What are the pros and cons of peritoneal dialysis?

Each type of peritoneal dialysis has advantages and disadvantages.

CAPD

Pro:

  • You can do it yourself.
  • You can do it at the time you choose as long as you make the number of exchanges needed every day.
  • You can do it in many locations.
  • You don't need a machine.
  • You will not have the feeling that many hemodialysis patients feel.
  • You do not need to travel to the hospital three times a week.

Counter:

  • This can interfere with your daily schedule.
  • This is a continuous treatment, and all exchanges must be done 7 days a week.

CCPD

Pro:

  • You can do it at night, especially when you sleep.
  • You are free to exchange during the day.

Counter:

  • You need a machine.
  • Your movement at night is limited by your connection to the cycler of the engine.

What should I remember?

Dialysis hemodialysis and peritoneal dialysis are treatments that help replace your kidney work.
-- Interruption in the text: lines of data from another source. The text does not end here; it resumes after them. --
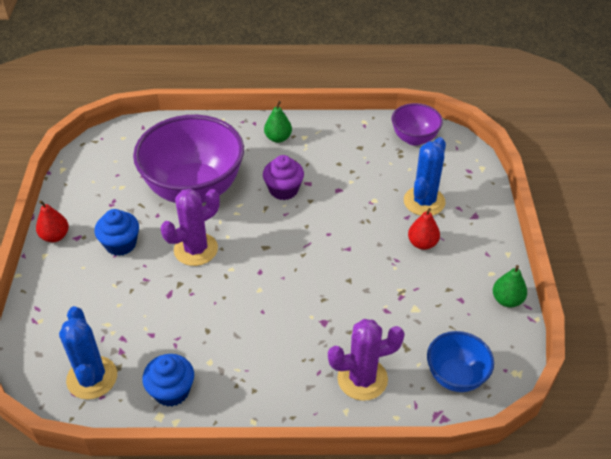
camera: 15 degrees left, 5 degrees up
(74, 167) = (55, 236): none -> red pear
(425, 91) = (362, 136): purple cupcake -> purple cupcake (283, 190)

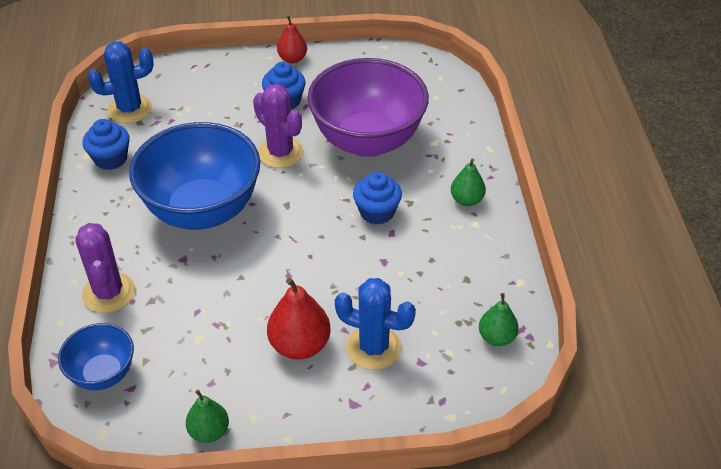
camera: 85 degrees right, 0 degrees up
(263, 308) = (202, 210): none -> blue bowl
(283, 190) = (377, 212): purple cupcake -> blue cupcake
(414, 138) = (496, 337): purple bowl -> green pear
(422, 243) = (300, 345): red pear -> red pear, size x1.58

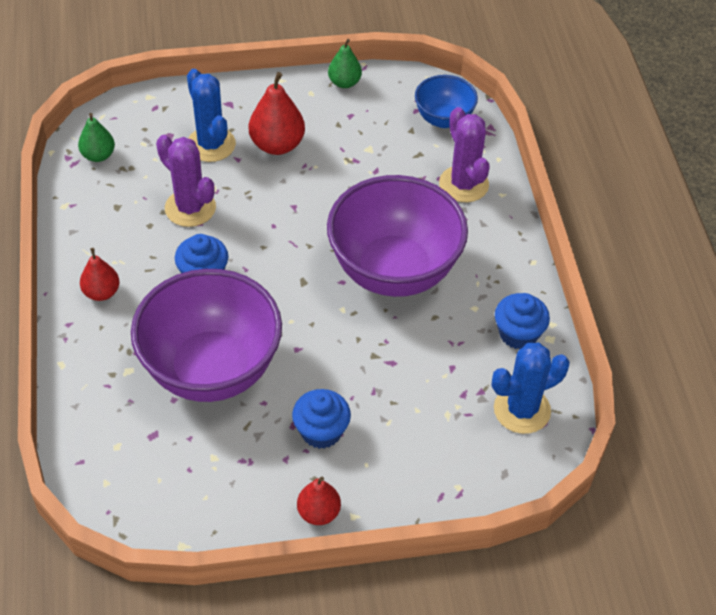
camera: 175 degrees right, 5 degrees up
(202, 210) = (394, 271): blue bowl -> purple bowl
(280, 153) = (318, 349): purple cactus -> purple cactus (190, 208)
(373, 347) = (211, 144): blue cactus -> blue cactus turned 45 degrees clockwise
(466, 200) = (102, 292): green pear -> red pear

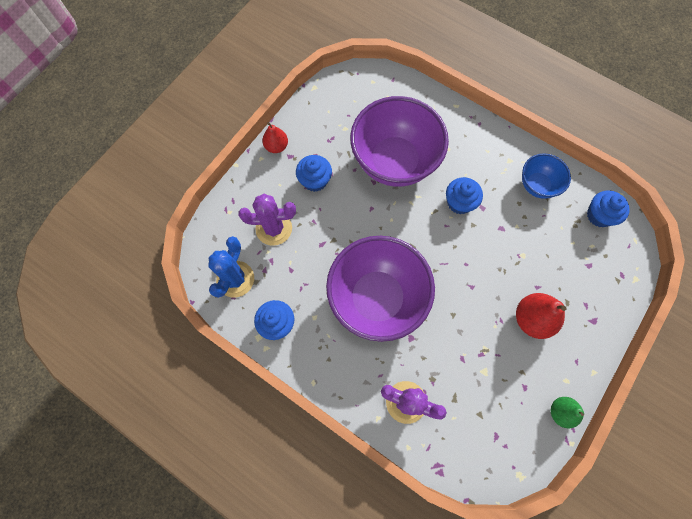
camera: 135 degrees right, 20 degrees up
(98, 155) = (599, 215): green pear -> blue cupcake
(102, 292) = (488, 150): red pear -> none
(190, 208) = (516, 232): purple cactus -> purple cactus (274, 228)
(211, 144) = (562, 281): blue cactus -> none
(443, 119) = (473, 446): blue bowl -> blue bowl (537, 185)

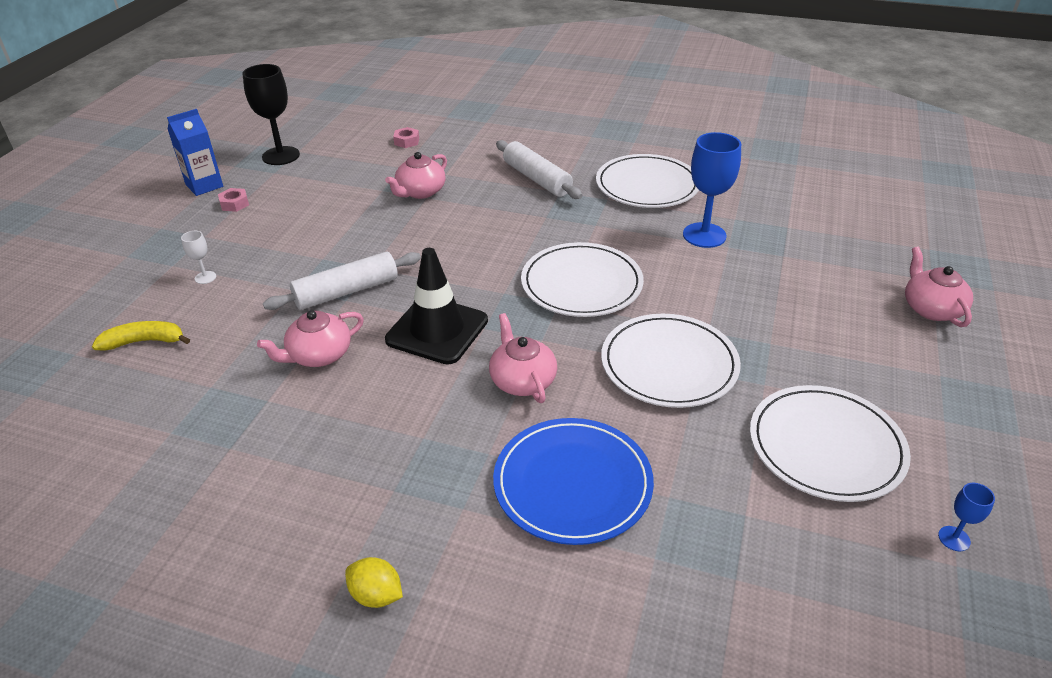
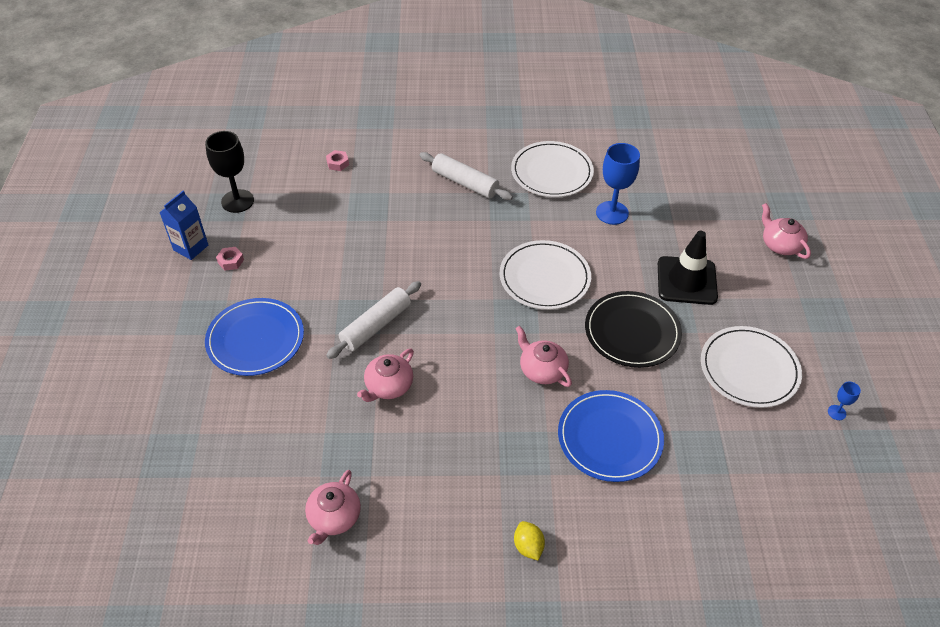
camera: 20 degrees left, 10 degrees up
(145, 342) = (247, 408): yellow banana -> none
(205, 277) = (255, 339): white goblet -> blue plate
(376, 595) = (528, 546): yellow lemon -> yellow lemon turned 60 degrees clockwise
(420, 192) = (379, 216): pink teapot -> pink teapot (334, 517)
(437, 330) = (462, 343): black traffic cone -> black traffic cone (686, 281)
(669, 364) = (632, 332): white plate -> black plate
This treatment helps you feel better and live longer, but they do not cure kidney failure. Although patients with kidney failure now live longer than before, kidney disease that occurs for years can cause problems such as heart disease, bone disease, arthritis, nerve damage, infertility, and malnutrition.

These problems will not go with dialysis, but doctors now have new and better ways to prevent or treat them. You should discuss these complications and their care with your doctor.